/---
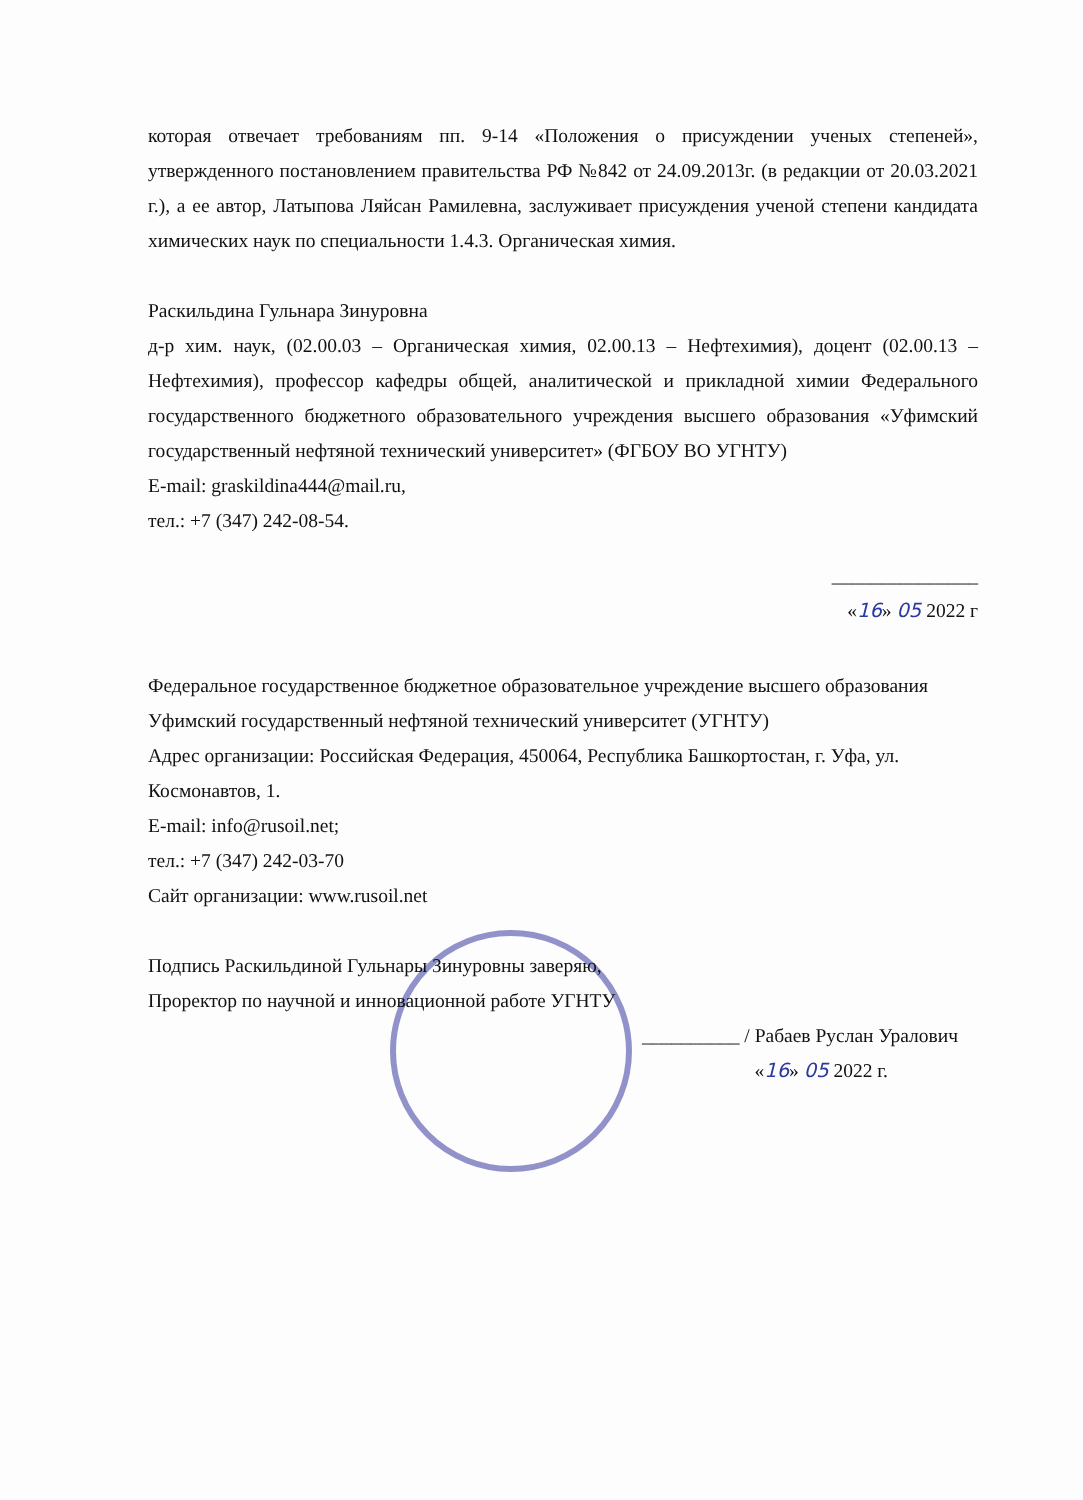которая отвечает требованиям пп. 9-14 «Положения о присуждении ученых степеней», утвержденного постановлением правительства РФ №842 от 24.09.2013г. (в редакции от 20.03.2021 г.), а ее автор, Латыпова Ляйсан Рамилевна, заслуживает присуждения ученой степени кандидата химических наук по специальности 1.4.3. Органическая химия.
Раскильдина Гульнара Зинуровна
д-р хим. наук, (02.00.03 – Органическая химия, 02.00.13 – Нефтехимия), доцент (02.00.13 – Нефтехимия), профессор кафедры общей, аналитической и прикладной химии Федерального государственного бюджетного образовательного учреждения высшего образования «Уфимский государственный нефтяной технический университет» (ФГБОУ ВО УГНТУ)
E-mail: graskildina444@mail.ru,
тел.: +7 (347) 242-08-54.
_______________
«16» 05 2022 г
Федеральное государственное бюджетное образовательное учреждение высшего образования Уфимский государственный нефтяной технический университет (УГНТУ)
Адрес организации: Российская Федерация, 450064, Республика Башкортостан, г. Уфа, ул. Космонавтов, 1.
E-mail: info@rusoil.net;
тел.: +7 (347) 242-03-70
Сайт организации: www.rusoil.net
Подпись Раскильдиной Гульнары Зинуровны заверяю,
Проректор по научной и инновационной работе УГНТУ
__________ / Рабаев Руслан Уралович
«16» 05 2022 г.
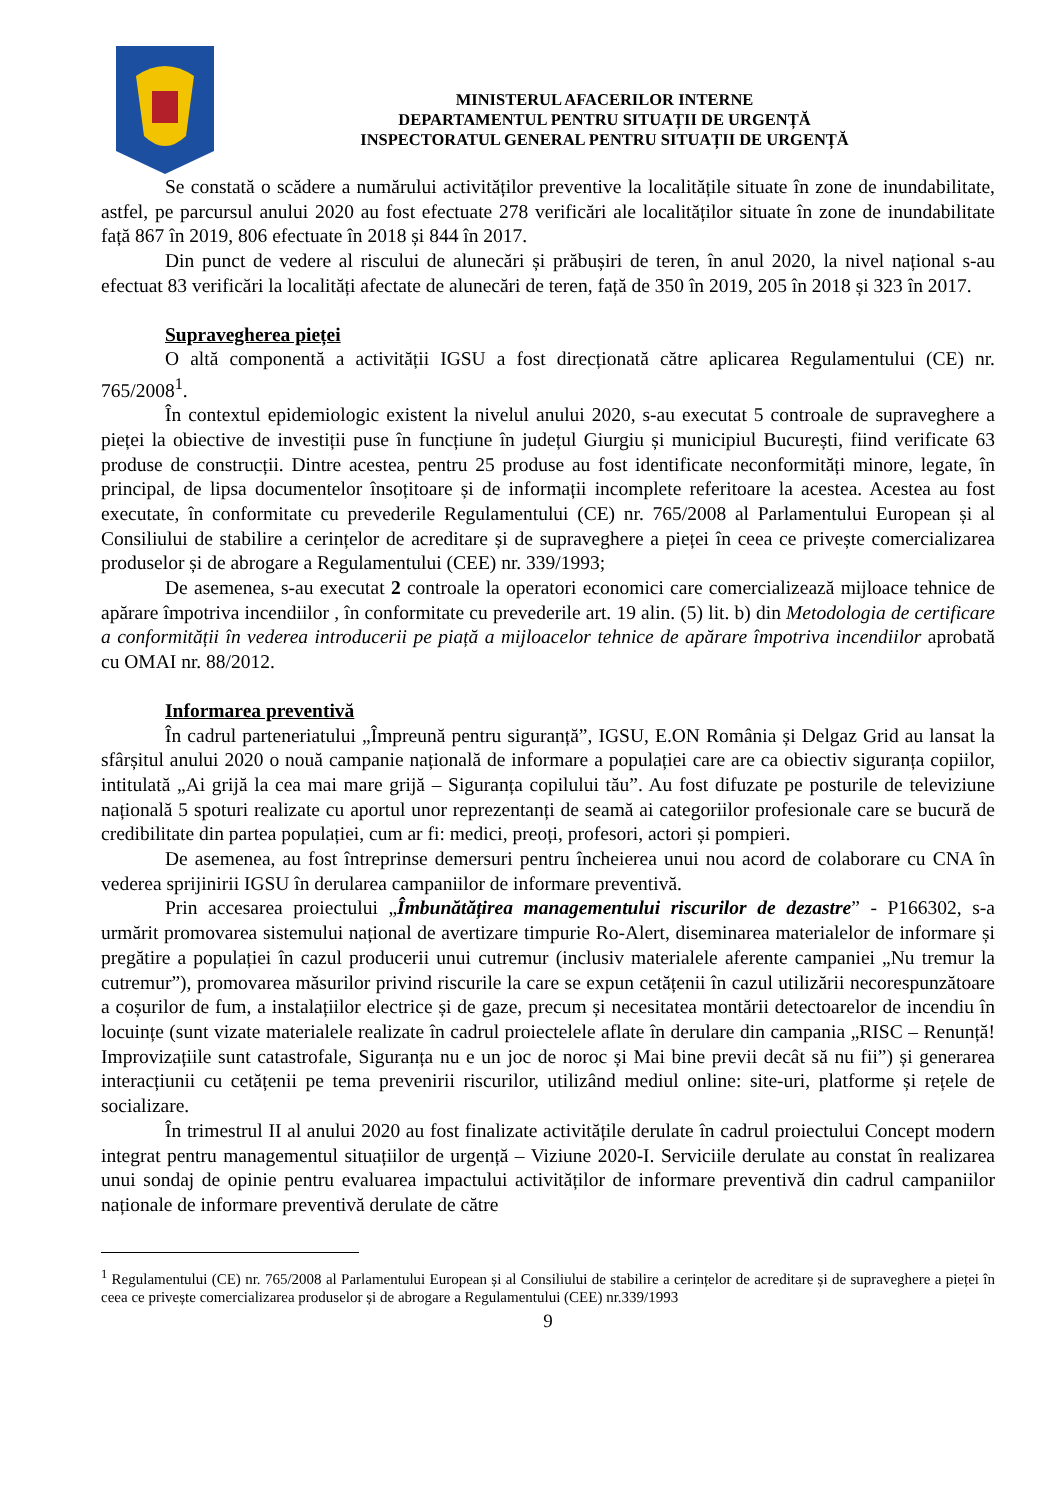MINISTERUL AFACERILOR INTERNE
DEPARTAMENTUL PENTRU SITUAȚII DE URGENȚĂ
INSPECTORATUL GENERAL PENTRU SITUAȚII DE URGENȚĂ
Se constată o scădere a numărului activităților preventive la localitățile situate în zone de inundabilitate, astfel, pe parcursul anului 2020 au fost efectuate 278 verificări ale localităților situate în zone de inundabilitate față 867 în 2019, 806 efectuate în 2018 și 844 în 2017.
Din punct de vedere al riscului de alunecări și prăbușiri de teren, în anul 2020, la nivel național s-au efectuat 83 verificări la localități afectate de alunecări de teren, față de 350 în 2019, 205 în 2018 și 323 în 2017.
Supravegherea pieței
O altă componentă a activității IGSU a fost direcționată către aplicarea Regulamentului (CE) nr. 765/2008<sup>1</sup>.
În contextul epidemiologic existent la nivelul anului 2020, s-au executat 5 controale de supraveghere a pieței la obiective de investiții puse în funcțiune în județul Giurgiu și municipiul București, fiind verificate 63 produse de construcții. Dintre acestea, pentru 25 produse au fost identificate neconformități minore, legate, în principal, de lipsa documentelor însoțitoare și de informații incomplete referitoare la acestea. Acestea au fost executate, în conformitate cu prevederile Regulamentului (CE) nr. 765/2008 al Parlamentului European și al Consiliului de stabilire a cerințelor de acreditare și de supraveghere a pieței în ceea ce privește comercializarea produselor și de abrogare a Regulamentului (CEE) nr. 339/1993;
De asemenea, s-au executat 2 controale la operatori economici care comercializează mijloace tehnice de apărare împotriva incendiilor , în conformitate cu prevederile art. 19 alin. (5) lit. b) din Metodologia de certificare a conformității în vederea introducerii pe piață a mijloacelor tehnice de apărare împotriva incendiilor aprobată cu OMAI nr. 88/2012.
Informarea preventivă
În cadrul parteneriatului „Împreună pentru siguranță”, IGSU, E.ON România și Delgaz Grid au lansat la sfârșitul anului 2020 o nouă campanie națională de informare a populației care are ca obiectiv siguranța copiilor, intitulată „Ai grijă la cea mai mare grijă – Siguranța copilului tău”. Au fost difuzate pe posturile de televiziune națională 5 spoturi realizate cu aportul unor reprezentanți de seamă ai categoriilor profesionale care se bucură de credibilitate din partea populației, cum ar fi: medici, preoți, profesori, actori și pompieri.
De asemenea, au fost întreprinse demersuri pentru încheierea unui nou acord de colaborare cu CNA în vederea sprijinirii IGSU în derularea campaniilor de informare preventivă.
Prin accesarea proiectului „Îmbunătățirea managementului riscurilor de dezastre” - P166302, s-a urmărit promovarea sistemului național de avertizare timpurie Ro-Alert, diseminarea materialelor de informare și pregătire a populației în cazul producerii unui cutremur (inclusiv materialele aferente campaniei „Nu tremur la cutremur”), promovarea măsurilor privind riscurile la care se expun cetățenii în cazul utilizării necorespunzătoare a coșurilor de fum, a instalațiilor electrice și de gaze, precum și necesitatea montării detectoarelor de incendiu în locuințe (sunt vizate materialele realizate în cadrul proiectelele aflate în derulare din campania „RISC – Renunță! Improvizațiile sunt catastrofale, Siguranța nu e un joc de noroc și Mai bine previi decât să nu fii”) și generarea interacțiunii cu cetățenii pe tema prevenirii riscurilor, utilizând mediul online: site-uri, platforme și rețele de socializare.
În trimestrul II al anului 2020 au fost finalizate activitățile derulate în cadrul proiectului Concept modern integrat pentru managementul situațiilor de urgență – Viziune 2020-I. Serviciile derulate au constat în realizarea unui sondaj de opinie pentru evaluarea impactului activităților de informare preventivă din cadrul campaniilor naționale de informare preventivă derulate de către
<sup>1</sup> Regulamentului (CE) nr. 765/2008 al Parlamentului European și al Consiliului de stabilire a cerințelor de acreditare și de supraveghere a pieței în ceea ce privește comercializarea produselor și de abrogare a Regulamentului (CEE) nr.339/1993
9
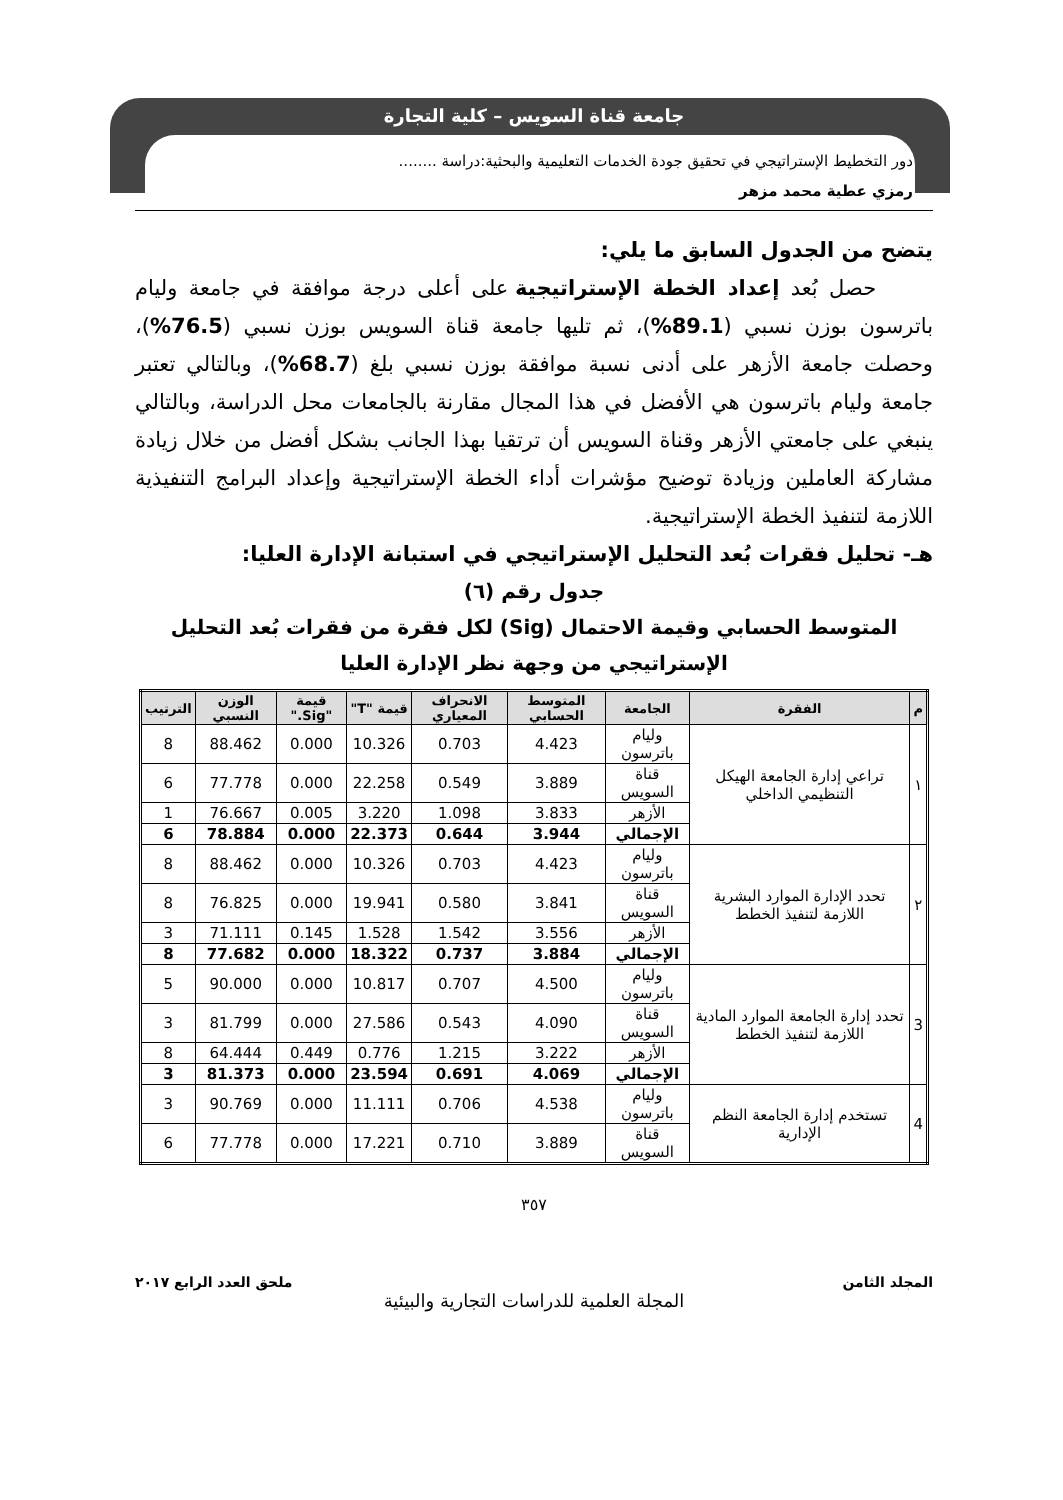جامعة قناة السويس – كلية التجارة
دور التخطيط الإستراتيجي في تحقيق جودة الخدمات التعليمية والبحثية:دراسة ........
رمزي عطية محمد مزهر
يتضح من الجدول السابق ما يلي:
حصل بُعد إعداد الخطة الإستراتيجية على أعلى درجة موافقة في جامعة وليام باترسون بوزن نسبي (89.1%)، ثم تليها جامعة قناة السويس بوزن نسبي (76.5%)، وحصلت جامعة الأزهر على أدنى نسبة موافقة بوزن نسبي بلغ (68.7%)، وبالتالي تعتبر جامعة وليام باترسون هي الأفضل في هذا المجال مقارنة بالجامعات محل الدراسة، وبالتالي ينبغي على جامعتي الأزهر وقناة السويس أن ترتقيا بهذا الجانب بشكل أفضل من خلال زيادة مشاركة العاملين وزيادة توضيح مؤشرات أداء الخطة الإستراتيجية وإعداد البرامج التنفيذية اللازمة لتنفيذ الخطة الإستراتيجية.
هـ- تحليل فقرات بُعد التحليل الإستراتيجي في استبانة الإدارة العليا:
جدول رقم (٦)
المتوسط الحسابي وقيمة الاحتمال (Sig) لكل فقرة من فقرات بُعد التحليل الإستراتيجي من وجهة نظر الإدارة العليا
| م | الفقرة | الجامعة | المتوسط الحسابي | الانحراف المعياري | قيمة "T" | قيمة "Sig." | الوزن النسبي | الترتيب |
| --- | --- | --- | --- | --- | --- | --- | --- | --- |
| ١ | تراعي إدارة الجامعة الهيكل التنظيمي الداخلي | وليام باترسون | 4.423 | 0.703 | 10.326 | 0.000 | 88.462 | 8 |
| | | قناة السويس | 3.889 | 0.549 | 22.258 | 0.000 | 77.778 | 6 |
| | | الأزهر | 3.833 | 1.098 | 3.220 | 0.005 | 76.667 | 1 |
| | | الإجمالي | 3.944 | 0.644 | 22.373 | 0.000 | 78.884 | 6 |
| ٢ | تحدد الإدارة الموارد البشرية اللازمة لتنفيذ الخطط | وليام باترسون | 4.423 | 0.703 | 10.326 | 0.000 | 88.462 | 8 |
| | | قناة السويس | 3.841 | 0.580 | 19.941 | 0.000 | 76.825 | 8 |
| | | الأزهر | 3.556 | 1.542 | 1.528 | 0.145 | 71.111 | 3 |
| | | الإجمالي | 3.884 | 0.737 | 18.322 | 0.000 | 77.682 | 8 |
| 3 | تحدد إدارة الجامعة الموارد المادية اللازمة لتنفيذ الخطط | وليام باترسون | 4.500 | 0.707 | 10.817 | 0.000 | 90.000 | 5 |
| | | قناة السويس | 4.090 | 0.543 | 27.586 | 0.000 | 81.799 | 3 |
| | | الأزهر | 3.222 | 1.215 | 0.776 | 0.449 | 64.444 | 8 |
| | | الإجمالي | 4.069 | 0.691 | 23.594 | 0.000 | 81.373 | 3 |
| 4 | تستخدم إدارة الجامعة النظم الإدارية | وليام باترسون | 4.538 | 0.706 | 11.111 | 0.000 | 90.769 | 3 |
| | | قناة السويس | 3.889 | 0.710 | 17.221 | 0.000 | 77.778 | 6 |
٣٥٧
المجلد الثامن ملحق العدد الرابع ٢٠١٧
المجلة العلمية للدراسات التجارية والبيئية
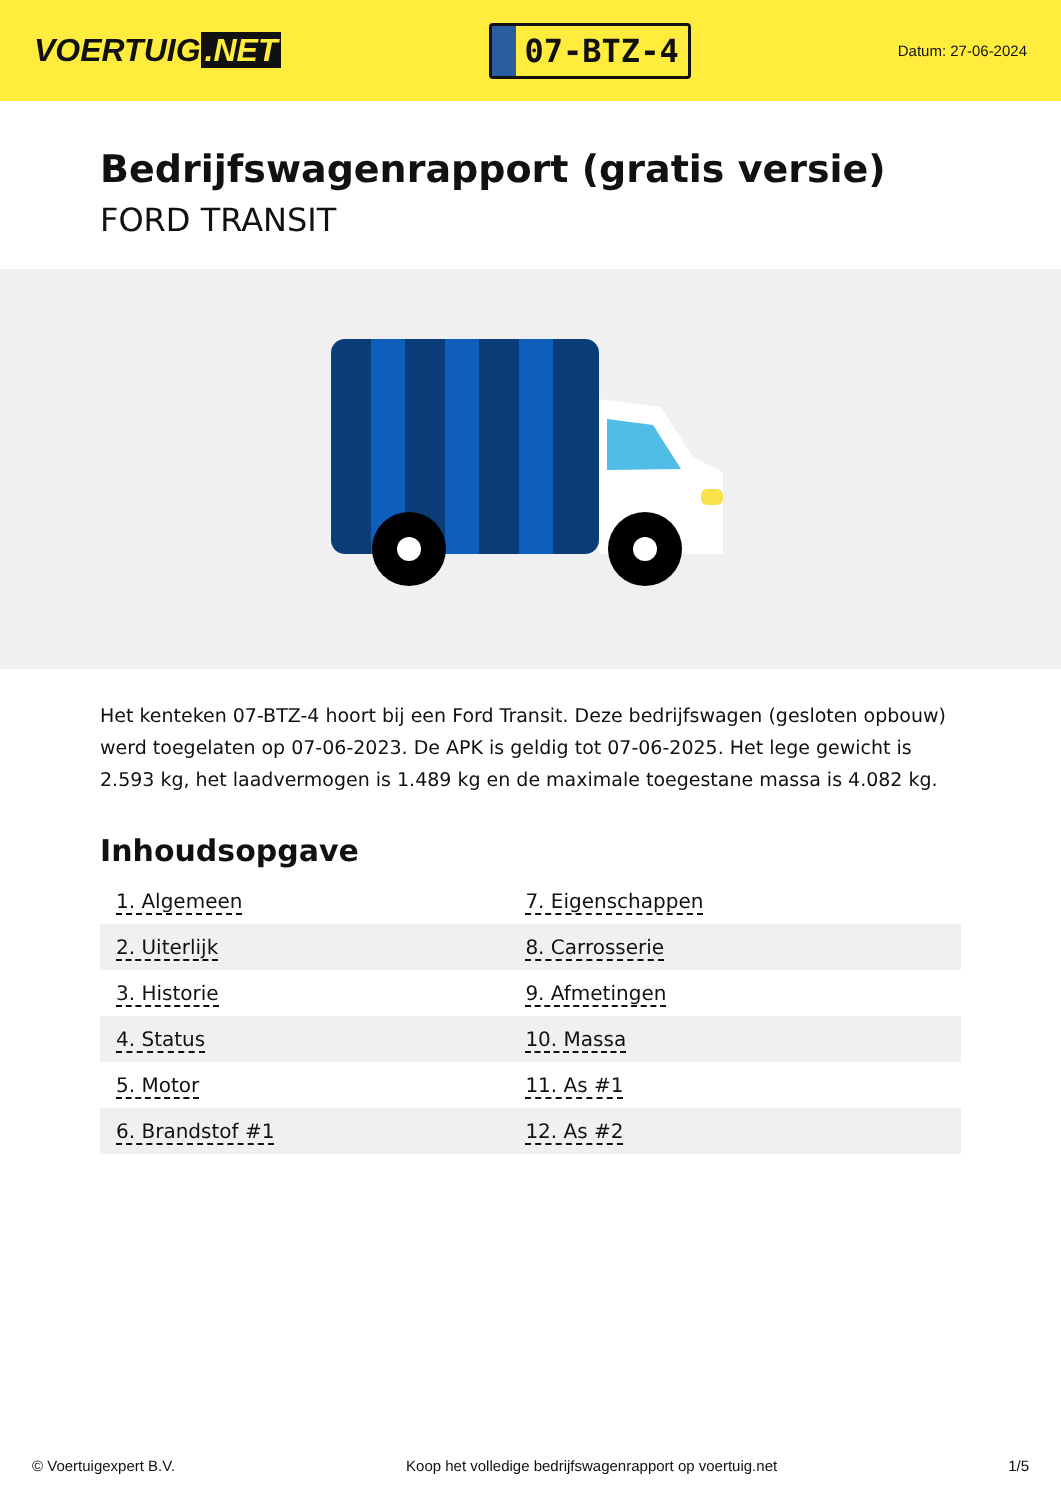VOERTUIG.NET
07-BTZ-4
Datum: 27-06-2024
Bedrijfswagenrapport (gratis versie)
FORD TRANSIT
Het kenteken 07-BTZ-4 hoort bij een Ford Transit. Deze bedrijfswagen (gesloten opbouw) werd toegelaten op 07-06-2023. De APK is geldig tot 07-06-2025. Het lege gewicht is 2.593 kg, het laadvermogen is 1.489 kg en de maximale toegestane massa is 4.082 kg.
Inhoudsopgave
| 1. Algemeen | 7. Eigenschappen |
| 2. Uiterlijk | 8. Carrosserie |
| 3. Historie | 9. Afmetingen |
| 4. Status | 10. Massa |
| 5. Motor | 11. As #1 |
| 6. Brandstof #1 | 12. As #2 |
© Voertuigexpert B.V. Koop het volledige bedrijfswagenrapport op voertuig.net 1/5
\---
| Work item |
Your answer must be the lines above from the one holding "Федеральное государственное бюджетное" up to and including the one holding "O altă componentă", exact and with no pictures.

| Task response |
Федеральное государственное бюджетное образовательное учреждение высшего образования Уфимский государственный нефтяной технический университет (УГНТУ)
Адрес организации: Российская Федерация, 450064, Республика Башкортостан, г. Уфа, ул. Космонавтов, 1.
E-mail: info@rusoil.net;
тел.: +7 (347) 242-03-70
Сайт организации: www.rusoil.net
Подпись Раскильдиной Гульнары Зинуровны заверяю,
Проректор по научной и инновационной работе УГНТУ
__________ / Рабаев Руслан Уралович
«16» 05 2022 г.
MINISTERUL AFACERILOR INTERNE
DEPARTAMENTUL PENTRU SITUAȚII DE URGENȚĂ
INSPECTORATUL GENERAL PENTRU SITUAȚII DE URGENȚĂ
Se constată o scădere a numărului activităților preventive la localitățile situate în zone de inundabilitate, astfel, pe parcursul anului 2020 au fost efectuate 278 verificări ale localităților situate în zone de inundabilitate față 867 în 2019, 806 efectuate în 2018 și 844 în 2017.
Din punct de vedere al riscului de alunecări și prăbușiri de teren, în anul 2020, la nivel național s-au efectuat 83 verificări la localități afectate de alunecări de teren, față de 350 în 2019, 205 în 2018 și 323 în 2017.
Supravegherea pieței
O altă componentă a activității IGSU a fost direcționată către aplicarea Regulamentului (CE) nr. 765/2008<sup>1</sup>.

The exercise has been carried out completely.